Daiana, a proposito di abbracci, lei ha un episodio divertente da raccontare.
In occasione del concerto di Natale in Vaticano, nel 2018, siamo stati in udienza dal Papa. Al momento dei saluti, quando è arrivato il mio turno ho chiesto al Santo Padre, che sapevo essere amante del tango, se potevo abbracciarlo con un “abrazo tanguero”. Francesco ha sgranato gli occhi stupito e sorridendo mi ha risposto: “Certamente”. Nel protocollo che ci hanno fatto leggere c’era scritto che non si poteva fare questo o quello, ad esempio baciare la mano del Papa, ma non c’era scritto che non si poteva abbracciarlo “tangueramente”.

Zotto, che ricordo ha invece lei dell’incontro con il Papa?
È stato emozionante. Siamo stati i secondi nella storia a ballare davanti a un Papa, dopo che Casimiro Aìn lo fece nel 1923 dinanzi a Pio XI. Il Santo Padre mi conosceva, sapeva di me.
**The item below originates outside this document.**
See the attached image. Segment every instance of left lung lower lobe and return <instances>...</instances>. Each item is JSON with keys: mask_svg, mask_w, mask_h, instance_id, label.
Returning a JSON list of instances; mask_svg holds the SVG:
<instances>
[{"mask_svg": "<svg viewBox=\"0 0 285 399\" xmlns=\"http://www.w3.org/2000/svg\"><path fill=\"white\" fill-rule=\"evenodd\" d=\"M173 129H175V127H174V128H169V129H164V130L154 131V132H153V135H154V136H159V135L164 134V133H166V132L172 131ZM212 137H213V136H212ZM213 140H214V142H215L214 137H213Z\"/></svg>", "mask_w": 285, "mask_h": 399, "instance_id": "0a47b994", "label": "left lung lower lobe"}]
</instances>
Anche perché quando ero in Argentina proposi al suo segretario di poter aprire una scuola di ballo in un locale di una chiesa sconsacrata. Mi fu riferito che il Papa fu entusiasta dell’idea e che avrei potuto avere il locale in affitto ad un prezzo bassissimo. Altro momento vissuto da entrambi fu nel 2000, al Palazzo Presidenziale, dove ci fu una cerimonia durante la quale venivano assegnati dei riconoscimenti. Uno di questi andò proprio a Bergoglio perché aveva favorito l’ingresso della musica nelle chiese dove, ancora oggi, si celebra cantando e suonando la chitarra.